General information
- Location: Haydock, St Helens England
- Coordinates: 53°28′47″N 2°38′21″W﻿ / ﻿53.47975°N 2.63915°W
- Grid reference: SJ577983
- Platforms: 2

Other information
- Status: Disused

History
- Original company: Liverpool, St Helens and South Lancashire Railway
- Pre-grouping: Great Central Railway
- Post-grouping: London and North Eastern Railway

Key dates
- 1 July 1895: Station opened for goods
- 3 January 1900: Station opened for passengers
- 3 March 1952: Closed to regular traffic
- After 4 October 1975: Closed to racecourse traffic

Location

= Ashton-in-Makerfield railway station =

Disused railway station in Haydock, Merseyside

Ashton-in-Makerfield railway station was a railway station serving the town of Ashton-in-Makerfield, although it was located in the neighbouring village of Haydock, formerly in Lancashire (now Merseyside), England.

The station was located where Lodge Lane (A49) crossed the Liverpool, St Helens and South Lancashire Railway line from Lowton St Mary's to the original St Helens Central railway station.

==History==
Opened by the Liverpool, St Helens and South Lancashire Railway, as part of the Great Central Railway, it became part of the London and North Eastern Railway at the Grouping of 1923. The line and station passed to the Eastern Region of British Railways on nationalisation in 1948, but was transferred to the London Midland Region later that year.

==Services==

In 1922 five "down" (towards St Helens) trains called at the station, on Mondays to Saturdays. These called at all stations from Manchester Central to St Helens via Glazebrook and Culcheth. No trains called on Sundays.

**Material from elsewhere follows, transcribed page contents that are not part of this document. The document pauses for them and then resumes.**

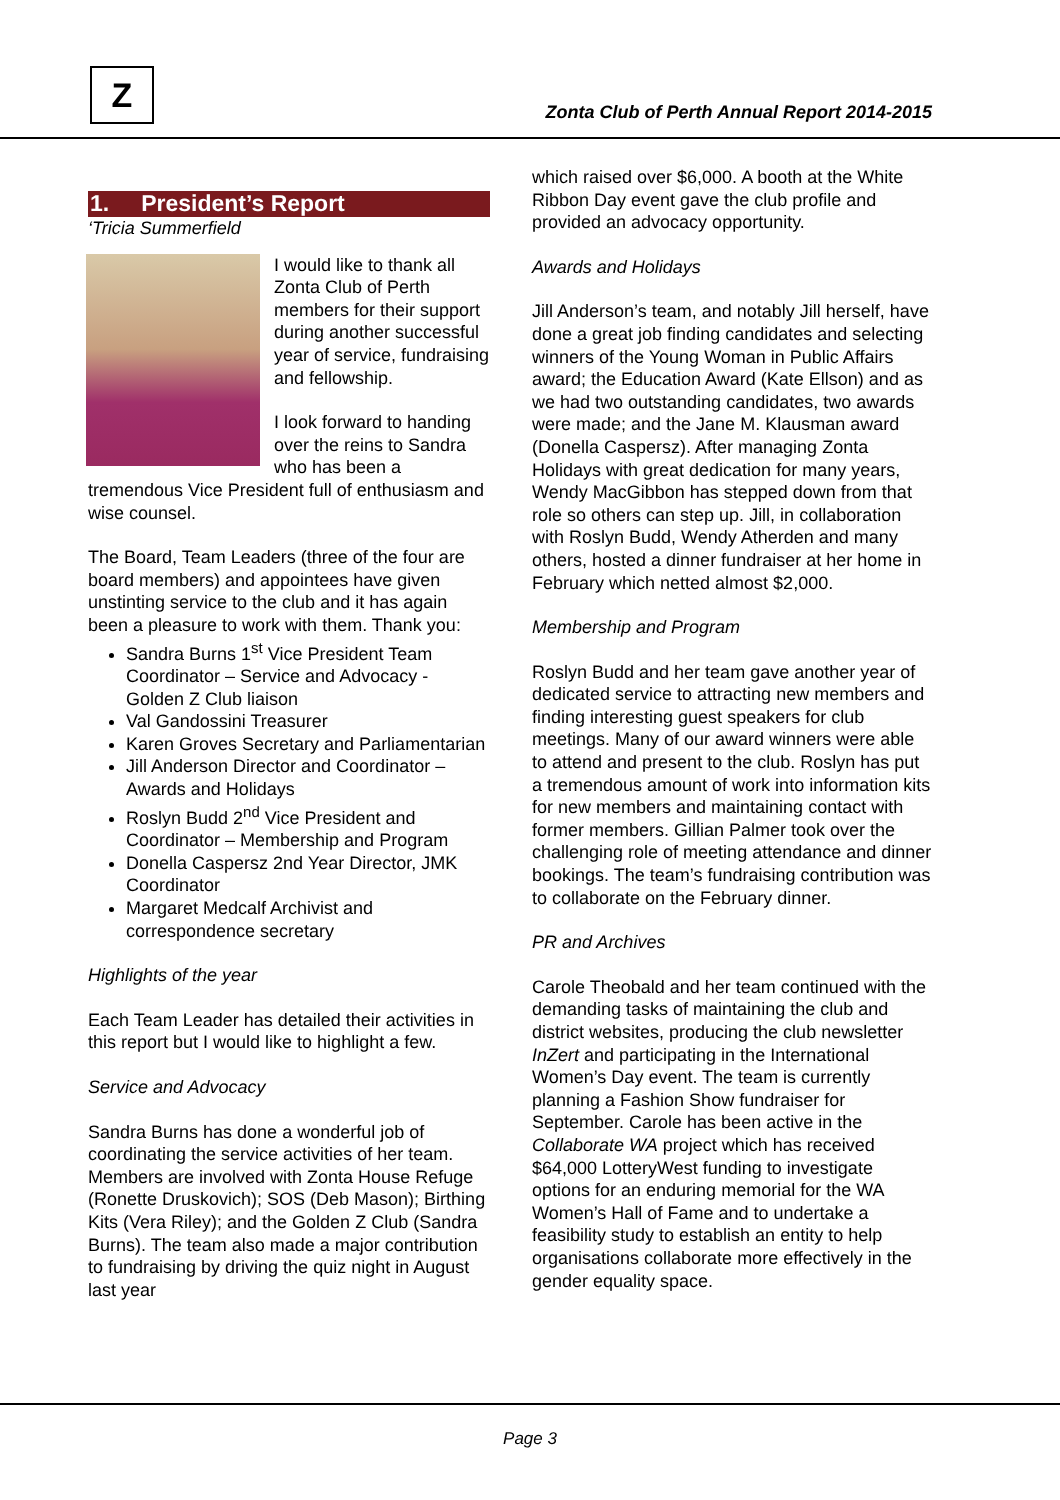Z
Zonta Club of Perth Annual Report 2014-2015
1. President’s Report
‘Tricia Summerfield
I would like to thank all Zonta Club of Perth members for their support during another successful year of service, fundraising and fellowship.
I look forward to handing over the reins to Sandra who has been a tremendous Vice President full of enthusiasm and wise counsel.
The Board, Team Leaders (three of the four are board members) and appointees have given unstinting service to the club and it has again been a pleasure to work with them. Thank you:
Sandra Burns 1<sup>st</sup> Vice President Team Coordinator – Service and Advocacy - Golden Z Club liaison
Val Gandossini Treasurer
Karen Groves Secretary and Parliamentarian
Jill Anderson Director and Coordinator – Awards and Holidays
Roslyn Budd 2<sup>nd</sup> Vice President and Coordinator – Membership and Program
Donella Caspersz 2nd Year Director, JMK Coordinator
Margaret Medcalf Archivist and correspondence secretary
Highlights of the year
Each Team Leader has detailed their activities in this report but I would like to highlight a few.
Service and Advocacy
Sandra Burns has done a wonderful job of coordinating the service activities of her team. Members are involved with Zonta House Refuge (Ronette Druskovich); SOS (Deb Mason); Birthing Kits (Vera Riley); and the Golden Z Club (Sandra Burns). The team also made a major contribution to fundraising by driving the quiz night in August last year
which raised over $6,000. A booth at the White Ribbon Day event gave the club profile and provided an advocacy opportunity.
Awards and Holidays
Jill Anderson’s team, and notably Jill herself, have done a great job finding candidates and selecting winners of the Young Woman in Public Affairs award; the Education Award (Kate Ellson) and as we had two outstanding candidates, two awards were made; and the Jane M. Klausman award (Donella Caspersz). After managing Zonta Holidays with great dedication for many years, Wendy MacGibbon has stepped down from that role so others can step up. Jill, in collaboration with Roslyn Budd, Wendy Atherden and many others, hosted a dinner fundraiser at her home in February which netted almost $2,000.
Membership and Program
Roslyn Budd and her team gave another year of dedicated service to attracting new members and finding interesting guest speakers for club meetings. Many of our award winners were able to attend and present to the club. Roslyn has put a tremendous amount of work into information kits for new members and maintaining contact with former members. Gillian Palmer took over the challenging role of meeting attendance and dinner bookings. The team’s fundraising contribution was to collaborate on the February dinner.
PR and Archives
Carole Theobald and her team continued with the demanding tasks of maintaining the club and district websites, producing the club newsletter InZert and participating in the International Women’s Day event. The team is currently planning a Fashion Show fundraiser for September. Carole has been active in the Collaborate WA project which has received $64,000 LotteryWest funding to investigate options for an enduring memorial for the WA Women’s Hall of Fame and to undertake a feasibility study to establish an entity to help organisations collaborate more effectively in the gender equality space.
Page 3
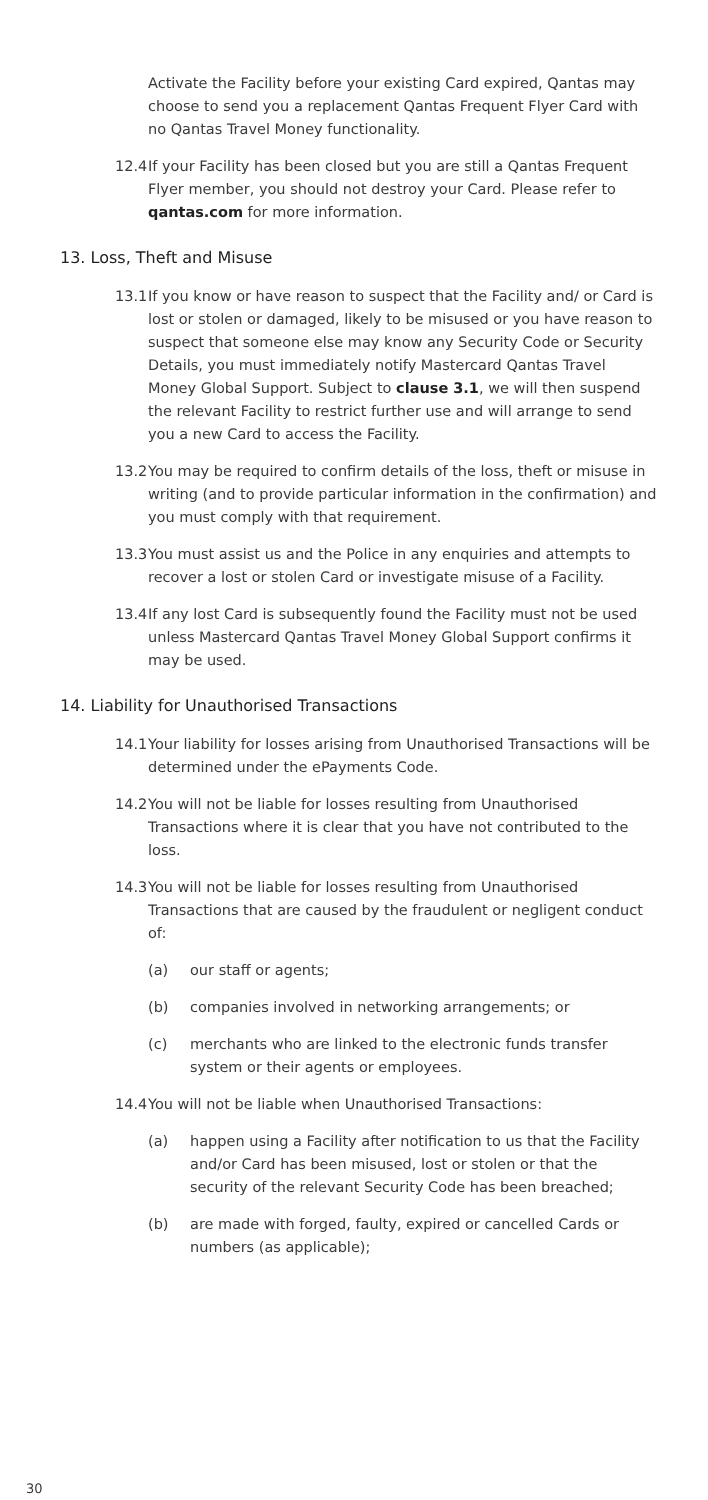Activate the Facility before your existing Card expired, Qantas may choose to send you a replacement Qantas Frequent Flyer Card with no Qantas Travel Money functionality.
12.4
If your Facility has been closed but you are still a Qantas Frequent Flyer member, you should not destroy your Card. Please refer to qantas.com for more information.
13. Loss, Theft and Misuse
13.1
If you know or have reason to suspect that the Facility and/ or Card is lost or stolen or damaged, likely to be misused or you have reason to suspect that someone else may know any Security Code or Security Details, you must immediately notify Mastercard Qantas Travel Money Global Support. Subject to clause 3.1, we will then suspend the relevant Facility to restrict further use and will arrange to send you a new Card to access the Facility.
13.2
You may be required to confirm details of the loss, theft or misuse in writing (and to provide particular information in the confirmation) and you must comply with that requirement.
13.3
You must assist us and the Police in any enquiries and attempts to recover a lost or stolen Card or investigate misuse of a Facility.
13.4
If any lost Card is subsequently found the Facility must not be used unless Mastercard Qantas Travel Money Global Support confirms it may be used.
14. Liability for Unauthorised Transactions
14.1
Your liability for losses arising from Unauthorised Transactions will be determined under the ePayments Code.
14.2
You will not be liable for losses resulting from Unauthorised Transactions where it is clear that you have not contributed to the loss.
14.3
You will not be liable for losses resulting from Unauthorised Transactions that are caused by the fraudulent or negligent conduct of:
(a) our staff or agents;
(b) companies involved in networking arrangements; or
(c) merchants who are linked to the electronic funds transfer system or their agents or employees.
14.4
You will not be liable when Unauthorised Transactions:
(a) happen using a Facility after notification to us that the Facility and/or Card has been misused, lost or stolen or that the security of the relevant Security Code has been breached;
(b) are made with forged, faulty, expired or cancelled Cards or numbers (as applicable);
30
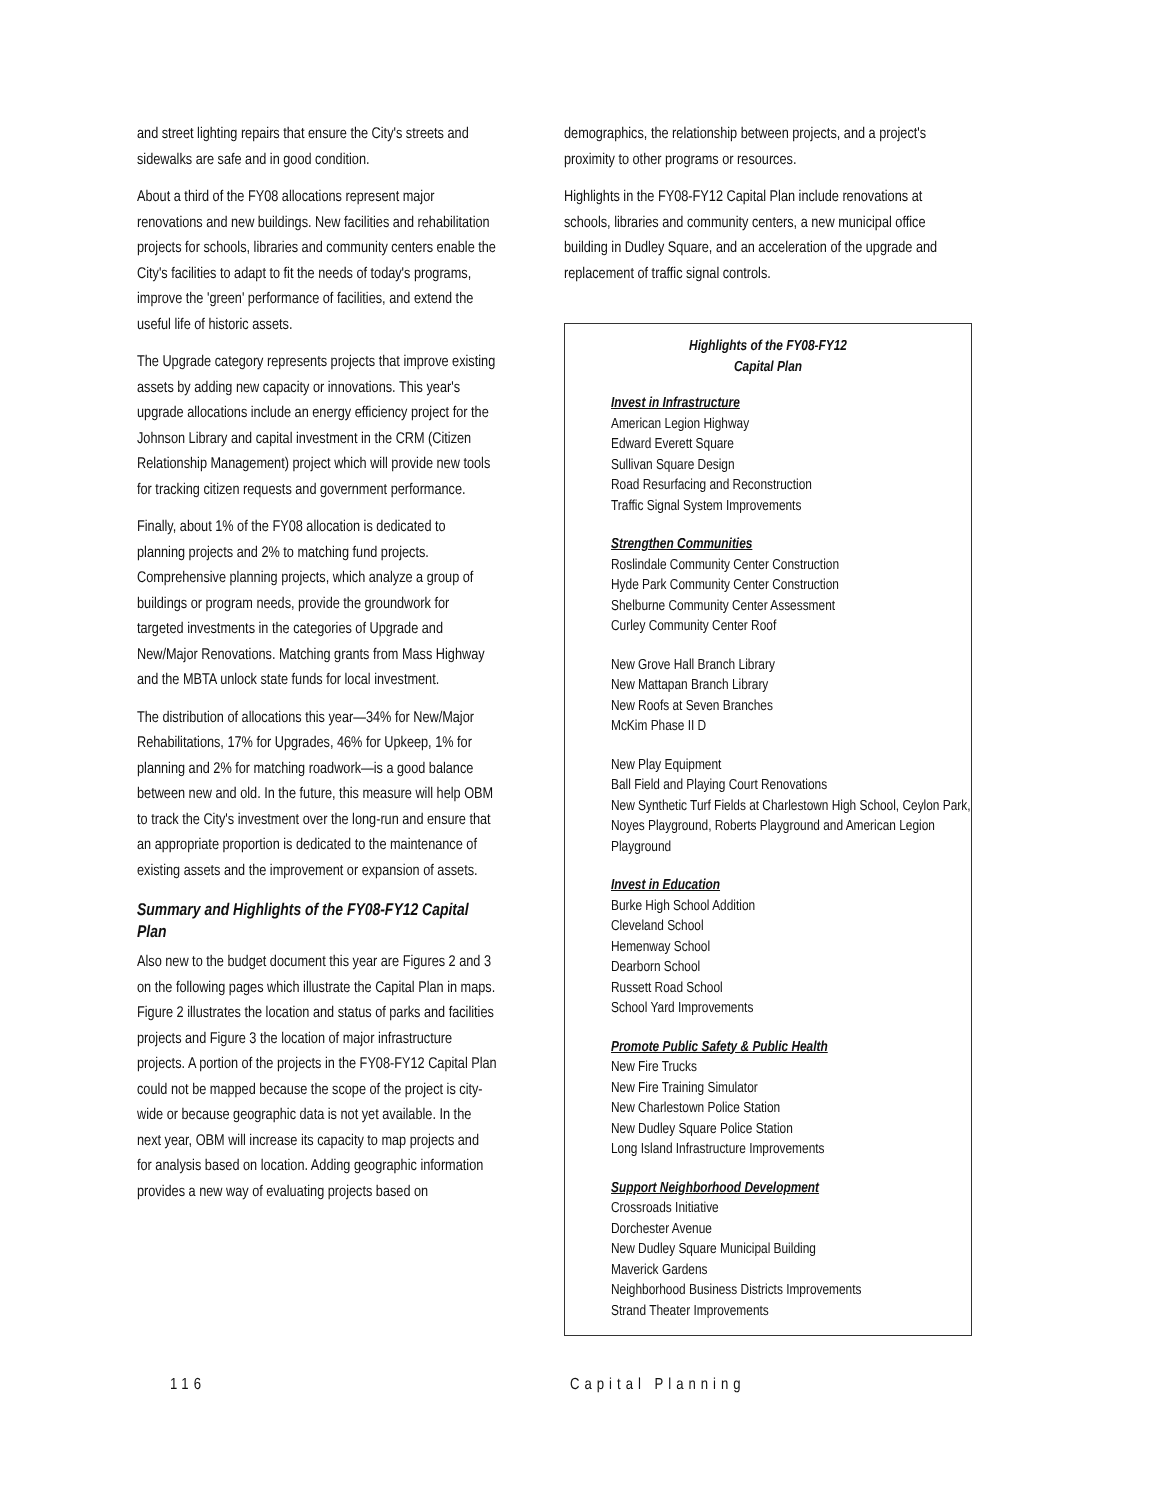and street lighting repairs that ensure the City's streets and sidewalks are safe and in good condition.
About a third of the FY08 allocations represent major renovations and new buildings. New facilities and rehabilitation projects for schools, libraries and community centers enable the City's facilities to adapt to fit the needs of today's programs, improve the 'green' performance of facilities, and extend the useful life of historic assets.
The Upgrade category represents projects that improve existing assets by adding new capacity or innovations. This year's upgrade allocations include an energy efficiency project for the Johnson Library and capital investment in the CRM (Citizen Relationship Management) project which will provide new tools for tracking citizen requests and government performance.
Finally, about 1% of the FY08 allocation is dedicated to planning projects and 2% to matching fund projects. Comprehensive planning projects, which analyze a group of buildings or program needs, provide the groundwork for targeted investments in the categories of Upgrade and New/Major Renovations. Matching grants from Mass Highway and the MBTA unlock state funds for local investment.
The distribution of allocations this year—34% for New/Major Rehabilitations, 17% for Upgrades, 46% for Upkeep, 1% for planning and 2% for matching roadwork—is a good balance between new and old. In the future, this measure will help OBM to track the City's investment over the long-run and ensure that an appropriate proportion is dedicated to the maintenance of existing assets and the improvement or expansion of assets.
Summary and Highlights of the FY08-FY12 Capital Plan
Also new to the budget document this year are Figures 2 and 3 on the following pages which illustrate the Capital Plan in maps. Figure 2 illustrates the location and status of parks and facilities projects and Figure 3 the location of major infrastructure projects. A portion of the projects in the FY08-FY12 Capital Plan could not be mapped because the scope of the project is city-wide or because geographic data is not yet available. In the next year, OBM will increase its capacity to map projects and for analysis based on location. Adding geographic information provides a new way of evaluating projects based on
demographics, the relationship between projects, and a project's proximity to other programs or resources.
Highlights in the FY08-FY12 Capital Plan include renovations at schools, libraries and community centers, a new municipal office building in Dudley Square, and an acceleration of the upgrade and replacement of traffic signal controls.
Highlights of the FY08-FY12
Capital Plan
Invest in Infrastructure
American Legion Highway
Edward Everett Square
Sullivan Square Design
Road Resurfacing and Reconstruction
Traffic Signal System Improvements
Strengthen Communities
Roslindale Community Center Construction
Hyde Park Community Center Construction
Shelburne Community Center Assessment
Curley Community Center Roof
New Grove Hall Branch Library
New Mattapan Branch Library
New Roofs at Seven Branches
McKim Phase II D
New Play Equipment
Ball Field and Playing Court Renovations
New Synthetic Turf Fields at Charlestown High School, Ceylon Park, Noyes Playground, Roberts Playground and American Legion Playground
Invest in Education
Burke High School Addition
Cleveland School
Hemenway School
Dearborn School
Russett Road School
School Yard Improvements
Promote Public Safety & Public Health
New Fire Trucks
New Fire Training Simulator
New Charlestown Police Station
New Dudley Square Police Station
Long Island Infrastructure Improvements
Support Neighborhood Development
Crossroads Initiative
Dorchester Avenue
New Dudley Square Municipal Building
Maverick Gardens
Neighborhood Business Districts Improvements
Strand Theater Improvements
116 Capital Planning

By 1948 four trains plied between St Helens Central and Manchester Central, calling at all stations, Monday to Friday, reduced to three on Saturdays. No trains called on Sundays.

A fuller selection of public and working timetables has now been published. Among other things this suggests that Sunday services ran until 1914, but had ceased by 1922, never to return.

==Closure and afterlife==
The station was closed to passengers by the British Railways Board in 1952.

From 1952 until 5 October 1963 some race day specials to Haydock Park had deposited their passengers at the racecourse then travelled to St Helens for servicing, turning and to await their turn to return in the evening. Others did the same at Ashton-in-Makerfield. A more recent source states that the last such trains ran on 4 January 1965.

Enthusiasts' railtours travelled the line on 29 September 1956 and 21 September 1963.

The final such tour visited the station on 24 August 1968. Although a last, this tour was also a first, being the first passenger train over a new connection between the line to Ashton and the WCML at the new "Haydock Branch Junction" north of Golborne, which had opened on 22 April 1968. By providing this connection the line between Edge Green and Lowton St Mary's could be abandoned and, in particular, its bridge over the to-be-electrified WCML could be removed. This occurred in 1971.

Services to and through Ashton finally ended in 1988, but its last years were not mere decline. Two services used the station and one passed through it. In 1963 Lowton Metals started to use the station's goods yard as a rail-served base for its scrap metal business. This traffic ended in 1987. In July 1968 the line to the west was reopened to serve a new oil distribution depot at Haydock. This traffic continued until 1983. In 1975 an experiment was conducted in reviving race traffic, using Ashton station instead of Haydock Park. Special trains were run to at least five meetings, but the experiment was not continued.

| Preceding station | Disused railways |  |  | Following station |
|---|---|---|---|---|
| Haydock Park Line and station closed |  | Great Central Railway Liverpool, St Helens and South Lancashire Railway |  | Haydock Line and station closed |

==The site today==

The station site has been landscaped as part of a business park.